Presenters often want to know if their laptop is about to run out of battery or if a resource-intensive demo is about to cause a thermal throttle. The Nano shows battery percentage and CPU/GPU load without any visible screen interaction - the presenter can glance at the Nano discreetly while the main display stays on the presentation.

Standing Desk and Remote Work Setups

If your workstation is mounted or placed away from where you sit or stand, the Nano reduces the number of times you need to physically move to check what your machine is doing. A 5-meter BLE connection covers most room configurations.

Battery and Range

BLE in connected mode draws around 10-25mA on the ESP32-C3. The BLEShark Nano's 500mAh battery gives several hours of continuous PC Monitor operation before needing a USB-C charge. If the display dims or the Nano goes to sleep after inactivity (configurable screensaver timeout), effective battery life extends further.
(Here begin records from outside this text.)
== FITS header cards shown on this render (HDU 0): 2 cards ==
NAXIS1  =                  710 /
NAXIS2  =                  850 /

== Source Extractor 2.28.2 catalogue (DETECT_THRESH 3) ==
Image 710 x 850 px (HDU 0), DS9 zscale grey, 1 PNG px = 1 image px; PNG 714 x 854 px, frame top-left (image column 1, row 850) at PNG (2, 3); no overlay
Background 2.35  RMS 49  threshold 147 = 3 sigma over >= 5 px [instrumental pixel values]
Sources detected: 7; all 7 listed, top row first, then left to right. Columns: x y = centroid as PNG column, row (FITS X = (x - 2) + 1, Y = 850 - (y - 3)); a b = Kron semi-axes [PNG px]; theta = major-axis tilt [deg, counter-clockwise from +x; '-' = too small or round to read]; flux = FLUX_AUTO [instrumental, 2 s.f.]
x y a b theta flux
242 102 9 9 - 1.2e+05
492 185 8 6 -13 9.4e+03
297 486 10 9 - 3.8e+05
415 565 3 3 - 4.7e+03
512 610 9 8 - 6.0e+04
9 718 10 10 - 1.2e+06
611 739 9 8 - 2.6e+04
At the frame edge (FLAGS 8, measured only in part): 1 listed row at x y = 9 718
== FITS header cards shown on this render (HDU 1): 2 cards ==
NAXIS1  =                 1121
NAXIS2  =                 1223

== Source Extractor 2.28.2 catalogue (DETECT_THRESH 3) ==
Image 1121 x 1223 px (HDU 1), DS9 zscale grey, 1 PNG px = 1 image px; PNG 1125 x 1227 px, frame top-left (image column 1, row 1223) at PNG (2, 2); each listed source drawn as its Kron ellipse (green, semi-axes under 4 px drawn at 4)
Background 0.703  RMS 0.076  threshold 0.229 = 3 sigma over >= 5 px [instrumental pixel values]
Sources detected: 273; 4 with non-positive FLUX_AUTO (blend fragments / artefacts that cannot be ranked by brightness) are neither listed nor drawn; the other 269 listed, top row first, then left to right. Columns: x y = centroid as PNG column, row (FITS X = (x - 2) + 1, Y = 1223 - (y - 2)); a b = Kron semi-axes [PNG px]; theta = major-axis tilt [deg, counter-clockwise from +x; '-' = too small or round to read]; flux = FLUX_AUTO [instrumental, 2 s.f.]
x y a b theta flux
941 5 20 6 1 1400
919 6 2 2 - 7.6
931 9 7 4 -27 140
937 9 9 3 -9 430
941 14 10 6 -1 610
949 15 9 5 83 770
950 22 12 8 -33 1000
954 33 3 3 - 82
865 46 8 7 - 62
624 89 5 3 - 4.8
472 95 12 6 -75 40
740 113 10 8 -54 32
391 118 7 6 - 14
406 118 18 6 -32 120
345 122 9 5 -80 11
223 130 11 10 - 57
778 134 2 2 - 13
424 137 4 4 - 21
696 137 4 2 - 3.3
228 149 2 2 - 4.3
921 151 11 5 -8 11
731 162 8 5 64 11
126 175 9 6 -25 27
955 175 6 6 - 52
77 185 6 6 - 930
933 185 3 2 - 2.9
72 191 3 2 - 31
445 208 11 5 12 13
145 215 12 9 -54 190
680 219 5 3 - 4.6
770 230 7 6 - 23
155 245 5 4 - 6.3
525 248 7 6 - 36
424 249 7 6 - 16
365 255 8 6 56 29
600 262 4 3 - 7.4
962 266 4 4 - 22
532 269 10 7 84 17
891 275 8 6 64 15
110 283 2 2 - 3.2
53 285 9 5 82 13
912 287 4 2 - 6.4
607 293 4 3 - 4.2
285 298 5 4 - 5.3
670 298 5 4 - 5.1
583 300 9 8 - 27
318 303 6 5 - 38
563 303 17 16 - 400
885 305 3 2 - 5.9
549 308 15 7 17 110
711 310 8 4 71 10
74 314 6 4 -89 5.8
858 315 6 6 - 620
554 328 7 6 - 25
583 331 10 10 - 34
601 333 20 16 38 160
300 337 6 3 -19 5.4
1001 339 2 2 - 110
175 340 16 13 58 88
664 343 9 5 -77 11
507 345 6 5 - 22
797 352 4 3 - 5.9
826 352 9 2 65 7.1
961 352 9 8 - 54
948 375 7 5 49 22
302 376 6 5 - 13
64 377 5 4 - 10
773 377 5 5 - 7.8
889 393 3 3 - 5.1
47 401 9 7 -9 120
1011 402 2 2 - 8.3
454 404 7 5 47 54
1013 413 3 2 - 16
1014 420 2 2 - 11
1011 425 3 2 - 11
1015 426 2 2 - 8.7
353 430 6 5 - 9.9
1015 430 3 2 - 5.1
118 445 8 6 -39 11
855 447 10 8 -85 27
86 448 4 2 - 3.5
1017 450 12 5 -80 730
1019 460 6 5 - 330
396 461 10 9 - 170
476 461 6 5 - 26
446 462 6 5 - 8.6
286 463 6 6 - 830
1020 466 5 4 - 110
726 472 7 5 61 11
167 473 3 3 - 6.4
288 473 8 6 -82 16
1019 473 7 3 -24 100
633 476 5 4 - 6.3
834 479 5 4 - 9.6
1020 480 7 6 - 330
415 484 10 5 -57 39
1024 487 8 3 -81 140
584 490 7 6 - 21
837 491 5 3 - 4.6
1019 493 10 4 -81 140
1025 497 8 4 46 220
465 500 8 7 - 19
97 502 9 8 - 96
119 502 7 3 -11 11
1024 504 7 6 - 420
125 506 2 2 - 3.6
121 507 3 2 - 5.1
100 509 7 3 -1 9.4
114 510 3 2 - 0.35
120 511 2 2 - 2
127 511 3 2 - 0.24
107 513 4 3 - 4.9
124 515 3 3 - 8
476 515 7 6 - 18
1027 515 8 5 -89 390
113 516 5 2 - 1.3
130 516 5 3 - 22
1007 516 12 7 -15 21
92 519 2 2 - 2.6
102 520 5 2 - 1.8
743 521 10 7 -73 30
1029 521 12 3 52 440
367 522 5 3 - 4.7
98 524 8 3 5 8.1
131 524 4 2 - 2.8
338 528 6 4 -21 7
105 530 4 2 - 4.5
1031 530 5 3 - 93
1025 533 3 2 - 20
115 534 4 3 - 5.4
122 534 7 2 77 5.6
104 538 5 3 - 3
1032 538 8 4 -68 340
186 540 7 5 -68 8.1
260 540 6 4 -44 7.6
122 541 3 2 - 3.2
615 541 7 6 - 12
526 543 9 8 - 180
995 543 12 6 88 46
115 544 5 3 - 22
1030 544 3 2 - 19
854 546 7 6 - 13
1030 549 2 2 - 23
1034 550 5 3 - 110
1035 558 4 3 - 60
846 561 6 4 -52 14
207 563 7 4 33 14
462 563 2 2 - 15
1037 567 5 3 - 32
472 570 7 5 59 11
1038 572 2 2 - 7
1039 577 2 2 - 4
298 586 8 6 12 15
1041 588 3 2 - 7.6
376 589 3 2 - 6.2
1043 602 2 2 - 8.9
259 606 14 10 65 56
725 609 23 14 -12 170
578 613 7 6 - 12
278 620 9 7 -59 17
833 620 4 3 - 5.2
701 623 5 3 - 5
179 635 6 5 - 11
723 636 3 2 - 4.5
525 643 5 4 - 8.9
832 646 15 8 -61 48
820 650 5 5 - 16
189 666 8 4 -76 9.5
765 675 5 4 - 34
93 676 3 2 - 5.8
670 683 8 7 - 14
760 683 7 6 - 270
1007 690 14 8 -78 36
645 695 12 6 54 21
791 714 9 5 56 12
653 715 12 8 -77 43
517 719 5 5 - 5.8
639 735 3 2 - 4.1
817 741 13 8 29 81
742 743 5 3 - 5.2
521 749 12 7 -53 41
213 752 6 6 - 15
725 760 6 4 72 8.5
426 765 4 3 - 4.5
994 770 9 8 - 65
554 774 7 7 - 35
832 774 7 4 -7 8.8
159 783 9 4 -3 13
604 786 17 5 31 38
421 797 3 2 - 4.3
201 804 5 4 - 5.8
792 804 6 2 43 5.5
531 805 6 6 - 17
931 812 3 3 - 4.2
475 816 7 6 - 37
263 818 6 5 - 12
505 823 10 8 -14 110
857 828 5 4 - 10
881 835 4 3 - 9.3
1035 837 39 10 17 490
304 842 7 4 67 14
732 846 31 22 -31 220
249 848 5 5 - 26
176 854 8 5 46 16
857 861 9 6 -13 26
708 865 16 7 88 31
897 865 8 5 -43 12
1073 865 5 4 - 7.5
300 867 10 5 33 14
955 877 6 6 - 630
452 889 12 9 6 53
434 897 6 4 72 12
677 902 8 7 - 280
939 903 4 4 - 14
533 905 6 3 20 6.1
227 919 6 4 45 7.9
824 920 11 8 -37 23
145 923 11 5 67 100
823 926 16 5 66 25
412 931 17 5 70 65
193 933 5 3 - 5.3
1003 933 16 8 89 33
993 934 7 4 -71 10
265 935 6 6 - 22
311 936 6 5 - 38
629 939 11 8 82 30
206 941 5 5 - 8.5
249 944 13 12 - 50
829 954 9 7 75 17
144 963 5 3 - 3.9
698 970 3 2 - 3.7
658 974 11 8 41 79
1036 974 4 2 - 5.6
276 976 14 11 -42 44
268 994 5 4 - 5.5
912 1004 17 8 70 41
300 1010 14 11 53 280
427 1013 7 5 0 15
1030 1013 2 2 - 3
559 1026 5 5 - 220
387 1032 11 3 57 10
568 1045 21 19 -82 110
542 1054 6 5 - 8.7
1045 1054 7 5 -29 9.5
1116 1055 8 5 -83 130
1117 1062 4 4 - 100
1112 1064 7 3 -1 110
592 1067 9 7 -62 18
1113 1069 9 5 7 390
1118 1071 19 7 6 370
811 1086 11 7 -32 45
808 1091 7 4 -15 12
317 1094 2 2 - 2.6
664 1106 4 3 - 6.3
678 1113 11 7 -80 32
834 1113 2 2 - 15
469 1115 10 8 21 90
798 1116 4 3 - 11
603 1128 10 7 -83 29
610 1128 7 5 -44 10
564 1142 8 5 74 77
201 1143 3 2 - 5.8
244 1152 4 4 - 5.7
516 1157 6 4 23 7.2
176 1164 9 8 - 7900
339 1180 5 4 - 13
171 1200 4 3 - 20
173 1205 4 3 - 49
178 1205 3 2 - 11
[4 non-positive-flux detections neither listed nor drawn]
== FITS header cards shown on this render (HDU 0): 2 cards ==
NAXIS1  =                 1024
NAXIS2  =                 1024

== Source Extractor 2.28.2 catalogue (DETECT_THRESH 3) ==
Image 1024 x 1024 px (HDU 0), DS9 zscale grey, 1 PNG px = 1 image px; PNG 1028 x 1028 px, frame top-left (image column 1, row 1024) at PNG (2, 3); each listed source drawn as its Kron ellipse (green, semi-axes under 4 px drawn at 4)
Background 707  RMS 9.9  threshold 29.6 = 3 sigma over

BLE 5.0 indoor range is approximately 10 meters under clean conditions. Concrete walls, metal racking, and 2.4GHz interference from other devices reduce this. In a typical office or home environment, 6-8 meters of reliable connection is a practical expectation. For server room use, most racks are within that range of the access point in a room.

OLED Layout and Navigation

The Nano's 128x64 OLED uses a two-line primary layout with a header row showing the current stat category and page indicator. Button navigation:

• Button 1 (back): Return to the previous category or exit to the main menu
• Button 2 (select): Confirm / drill down to per-core or per-process detail where available
• Button 3 (forward): Advance to the next category page

Each category page fits within the 128x64 display. The summary pages show the most actionable values at a glance: percentage bars for CPU/GPU/memory, temperature with color-coded severity, and network rates in human-readable units (KB/s, MB/s). Detail pages show per-core CPU breakdown or individual GPU sensor values when the device has multiple sensors.

Temperature display includes a threshold indicator. The firmware has configurable warning thresholds - above 80C for most CPUs, 85C for most discrete GPUs as common defaults. The OLED inverts the display or shows a warning icon when values exceed configured thresholds, so a quick glance tells you whether temps are nominal without reading the numbers.

This makes the PC Monitor app a practical tool even across a room. You do not need to read the specific numbers if the visual state (normal layout vs inverted warning display) tells you what you need to know.